İSTANBUL SÖZLEŞMESİ: DANIŞTAY İDARİ DAVA DAİRELERİ KURULU KARARI:

Danıştay İdari Dava Daireleri Kurulu (Kurul), İstanbul Sözleşmesi’nden “çıkışa” ilişkin Cumhurbaşkanı Kararının (CBK) “Yürütmesini Durdurmayı” (YD) reddetti. Kurul tarafından verilen bir karar olduğu için özel önem taşımaktadır ve YD açısından kesindir. Daha da önemlisi, kararın (şu aşamada basından okuduğumuz kadarıyla) gerekçesinden anladığımız kadarıyla Kurul; İstanbul Sözleşmesi’nden çıkış Kararını, anayasamıza uygun görmüş. Kurul, kararını 2 temel unsura dayandırıyor:

İSTANBUL SÖZLEŞMESİ MADDE 80:

Danıştay, şu yorumu yapıyor; İstanbul Sözleşmesi Madde 80, Cumhurbaşkanına Sözleşmeyi feshetme yetkisi veriyor.

Oysa, İstanbul Sözleşmesi Madde 80 şunu söylüyor: Taraflardan herhangi biri, Avrupa Konseyi Genel Sekreterine yapacağı bir bildirimle, herhangi bir zaman bu Sözleşmeyi feshedebilir”. Sözleşme (ve Avrupa Konseyi), ülkelerin kendi iç mevzuatına karışmıyor. İstanbul Sözleşmesi’nde, “Cumhurbaşkanı feshedebilir” gibi bir ifade asla yoktur: “Taraf” ülke feshedebilir diye düzenlemiştir sadece. Ayrıca, “bildirimi” herhangi bir makam yapabilir ve bu pratik olarak CB makamı da olabilir, ancak önemli olan çıkış kararının iç hukuka uygun olmasıdır: Bürokratik, basit bir konu olan “bildirimi” ve “çıkış kararı” hukuken ayrı hususlardır.

ANAYASA MADDE 104:

Danıştay, kararının esas gerekçesi olarak, Anayasamızda, Madde 104’teki şu ifadeyi temel alıyor: “[Cumhurbaşkanı], Milletlerarası anlaşmaları onaylar ve yayımlar”.

Ancak, Anayasamızın 90. Maddesine göre “usulüne göre yürürlüğe konulmuş milletlerarası anlaşmalar kanun hükmündedir”. İstanbul Sözleşmesi, 24 Kasım 2011 tarihinde oybirliği ile TBMM’de onaylanmıştır: 6251 Sayılı Kanun ile onaylanmıştır, artık yürürlüğe girmiş bir Kanundur.

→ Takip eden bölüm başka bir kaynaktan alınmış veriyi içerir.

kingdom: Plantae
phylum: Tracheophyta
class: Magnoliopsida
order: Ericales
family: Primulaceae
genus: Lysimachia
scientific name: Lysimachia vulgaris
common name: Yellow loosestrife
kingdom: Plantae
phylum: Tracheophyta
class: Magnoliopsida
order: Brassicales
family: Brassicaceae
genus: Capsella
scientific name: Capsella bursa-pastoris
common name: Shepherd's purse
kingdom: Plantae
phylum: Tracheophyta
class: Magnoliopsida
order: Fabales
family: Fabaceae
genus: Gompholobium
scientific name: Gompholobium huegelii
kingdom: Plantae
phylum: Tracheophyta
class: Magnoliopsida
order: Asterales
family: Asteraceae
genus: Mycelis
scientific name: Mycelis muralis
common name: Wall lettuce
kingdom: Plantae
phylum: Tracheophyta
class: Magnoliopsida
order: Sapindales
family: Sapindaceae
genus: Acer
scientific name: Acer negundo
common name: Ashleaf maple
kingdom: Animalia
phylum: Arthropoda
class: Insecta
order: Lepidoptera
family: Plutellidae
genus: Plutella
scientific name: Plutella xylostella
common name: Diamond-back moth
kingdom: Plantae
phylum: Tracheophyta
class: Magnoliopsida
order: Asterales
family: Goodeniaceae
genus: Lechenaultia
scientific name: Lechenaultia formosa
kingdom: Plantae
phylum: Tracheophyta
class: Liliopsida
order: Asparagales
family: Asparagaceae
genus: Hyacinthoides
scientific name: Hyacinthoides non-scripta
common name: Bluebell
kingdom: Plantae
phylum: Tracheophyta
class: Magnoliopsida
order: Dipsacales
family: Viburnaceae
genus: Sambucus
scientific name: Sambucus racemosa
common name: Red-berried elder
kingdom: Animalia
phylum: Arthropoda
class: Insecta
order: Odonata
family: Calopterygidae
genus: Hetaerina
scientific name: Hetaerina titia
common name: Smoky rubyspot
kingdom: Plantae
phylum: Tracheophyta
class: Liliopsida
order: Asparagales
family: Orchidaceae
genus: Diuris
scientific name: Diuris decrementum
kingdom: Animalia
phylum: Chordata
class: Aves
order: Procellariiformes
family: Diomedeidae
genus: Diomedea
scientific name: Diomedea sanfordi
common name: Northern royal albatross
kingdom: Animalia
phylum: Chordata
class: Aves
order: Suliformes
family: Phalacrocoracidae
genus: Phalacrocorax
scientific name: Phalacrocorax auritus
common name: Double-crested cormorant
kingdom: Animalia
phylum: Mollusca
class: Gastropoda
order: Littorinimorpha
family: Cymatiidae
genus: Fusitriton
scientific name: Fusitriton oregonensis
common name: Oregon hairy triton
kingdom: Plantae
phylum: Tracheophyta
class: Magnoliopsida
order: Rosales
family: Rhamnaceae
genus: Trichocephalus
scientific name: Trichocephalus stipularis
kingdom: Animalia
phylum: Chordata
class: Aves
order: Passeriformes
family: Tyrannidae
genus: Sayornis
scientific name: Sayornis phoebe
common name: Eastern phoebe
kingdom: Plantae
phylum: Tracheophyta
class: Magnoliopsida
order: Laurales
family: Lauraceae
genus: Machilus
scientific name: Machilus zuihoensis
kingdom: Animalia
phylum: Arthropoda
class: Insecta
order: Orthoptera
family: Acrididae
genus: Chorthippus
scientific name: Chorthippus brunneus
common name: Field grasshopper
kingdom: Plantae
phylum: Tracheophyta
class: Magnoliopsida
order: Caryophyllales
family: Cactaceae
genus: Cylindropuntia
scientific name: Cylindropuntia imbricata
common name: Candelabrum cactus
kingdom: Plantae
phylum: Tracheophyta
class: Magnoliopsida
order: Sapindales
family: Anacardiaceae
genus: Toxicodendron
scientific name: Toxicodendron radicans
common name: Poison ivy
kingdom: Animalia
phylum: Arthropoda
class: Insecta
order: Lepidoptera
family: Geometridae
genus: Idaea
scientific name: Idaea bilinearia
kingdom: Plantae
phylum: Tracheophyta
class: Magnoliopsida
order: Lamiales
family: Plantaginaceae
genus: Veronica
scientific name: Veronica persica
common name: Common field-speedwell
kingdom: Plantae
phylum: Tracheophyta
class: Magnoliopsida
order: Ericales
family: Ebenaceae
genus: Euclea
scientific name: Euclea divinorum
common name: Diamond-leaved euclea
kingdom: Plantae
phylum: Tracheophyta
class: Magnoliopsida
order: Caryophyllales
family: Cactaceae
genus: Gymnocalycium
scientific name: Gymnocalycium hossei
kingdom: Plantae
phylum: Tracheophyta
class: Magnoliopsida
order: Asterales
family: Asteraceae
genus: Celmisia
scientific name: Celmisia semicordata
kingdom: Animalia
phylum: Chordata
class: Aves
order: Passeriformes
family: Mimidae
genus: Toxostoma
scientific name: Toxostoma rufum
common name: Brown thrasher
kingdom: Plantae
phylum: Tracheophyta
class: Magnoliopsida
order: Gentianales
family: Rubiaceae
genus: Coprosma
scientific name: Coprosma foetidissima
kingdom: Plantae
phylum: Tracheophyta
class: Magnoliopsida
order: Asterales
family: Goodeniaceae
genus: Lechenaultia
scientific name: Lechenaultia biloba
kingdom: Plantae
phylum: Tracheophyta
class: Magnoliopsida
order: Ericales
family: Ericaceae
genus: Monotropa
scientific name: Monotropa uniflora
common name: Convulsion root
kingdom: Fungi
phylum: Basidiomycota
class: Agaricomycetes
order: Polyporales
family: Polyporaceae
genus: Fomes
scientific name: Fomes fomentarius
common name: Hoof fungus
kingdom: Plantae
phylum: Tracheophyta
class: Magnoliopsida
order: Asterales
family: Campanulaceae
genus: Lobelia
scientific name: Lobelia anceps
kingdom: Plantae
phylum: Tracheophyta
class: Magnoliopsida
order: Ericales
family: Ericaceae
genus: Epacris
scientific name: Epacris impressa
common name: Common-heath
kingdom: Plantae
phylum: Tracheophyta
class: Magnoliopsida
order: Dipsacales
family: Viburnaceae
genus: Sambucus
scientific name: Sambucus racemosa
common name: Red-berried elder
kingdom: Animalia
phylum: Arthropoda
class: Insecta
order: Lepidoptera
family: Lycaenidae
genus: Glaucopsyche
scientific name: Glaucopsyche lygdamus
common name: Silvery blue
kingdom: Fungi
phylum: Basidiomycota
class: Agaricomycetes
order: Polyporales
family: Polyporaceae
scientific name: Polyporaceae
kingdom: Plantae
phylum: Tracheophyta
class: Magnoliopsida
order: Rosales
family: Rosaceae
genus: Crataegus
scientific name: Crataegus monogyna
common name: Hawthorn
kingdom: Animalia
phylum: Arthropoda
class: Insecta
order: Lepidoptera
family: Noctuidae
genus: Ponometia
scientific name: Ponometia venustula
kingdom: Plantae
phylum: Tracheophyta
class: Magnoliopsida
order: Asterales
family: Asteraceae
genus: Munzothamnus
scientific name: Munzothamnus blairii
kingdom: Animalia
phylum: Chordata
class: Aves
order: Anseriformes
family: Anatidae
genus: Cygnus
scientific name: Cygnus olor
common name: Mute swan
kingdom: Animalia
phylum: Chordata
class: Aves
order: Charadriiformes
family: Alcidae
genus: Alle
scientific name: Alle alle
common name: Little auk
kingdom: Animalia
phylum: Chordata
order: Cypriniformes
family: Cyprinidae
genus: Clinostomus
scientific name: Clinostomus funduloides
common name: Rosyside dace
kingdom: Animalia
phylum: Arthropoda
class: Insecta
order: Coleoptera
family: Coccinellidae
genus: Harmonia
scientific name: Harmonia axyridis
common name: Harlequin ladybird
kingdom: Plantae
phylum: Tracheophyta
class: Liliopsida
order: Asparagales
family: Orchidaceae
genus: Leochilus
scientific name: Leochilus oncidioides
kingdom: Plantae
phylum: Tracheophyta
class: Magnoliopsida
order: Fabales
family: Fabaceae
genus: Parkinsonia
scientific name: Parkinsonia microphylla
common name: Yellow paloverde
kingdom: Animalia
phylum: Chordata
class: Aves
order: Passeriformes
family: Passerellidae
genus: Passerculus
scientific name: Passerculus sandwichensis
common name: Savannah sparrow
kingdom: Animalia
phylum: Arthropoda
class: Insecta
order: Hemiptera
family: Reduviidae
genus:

Anayasamız, Madde 87’ye göre de Kanunları “kaldırmak” (iptal etmek) münhasıran TBMM yetkisindedir. Nasıl ki yürürlüğe girmiş bir Kanunun uygulanması, CB Kararı ile sonlandırılamaz; kanun hükmünde, yürürlüğe girmiş, bir uluslararası anlaşma da CBK ile sonlandırılamaz. Kamu hukukunun en temel ilkelerinden: “Usulde paralellik” ilkesi gereği de durum böyledir.

Danıştay’ın temel hatası şu noktada: Bu mesele “yürütme yetkisindedir” diyor. Oysa, Anayasamızda, tek başına yürütmenin yetkisinde olan; TBMM onayı gerektirmeyen uluslararası anlaşmalar tanımlanmıştır (AY Mde. 90/3’te tarif edilirler): Bunlar özetle kısa vadeli veya teknik türden anlaşmalar. Bunlar tek başına yürütmenin yetkisinde olan anlaşmalardır. İşte bu tür anlaşmalardan CB Kararı ile (evet) çıkılabilir. Ama İstanbul Sözleşmesi’nden değil! [CB Kararının temeli olan, 9 No’lu Cumhurbaşkanlığı Kararnamesi Madde 3’ün kapsamı da sadece ve sadece bu tür anlaşmalar olabilir: AY Mde 104/17 gereği].

Danıştay’ın yorumu kabul görürse: Yarın sabah uyandığımızda bir CB Kararı ile Avrupa İnsan Hakları Sözleşmesi’nden veya aklınıza gelebilecek herhangi bir uluslararası sözleşmeden çıkmış olabiliriz. Böyle bir yorum TBMM iradesini yok saymaktır. Artık Cumhurbaşkanının (1 kişinin) iradesi TBMM iradesinin üzerindedir. Saygılarımla, Av. Ece Güner Toprak.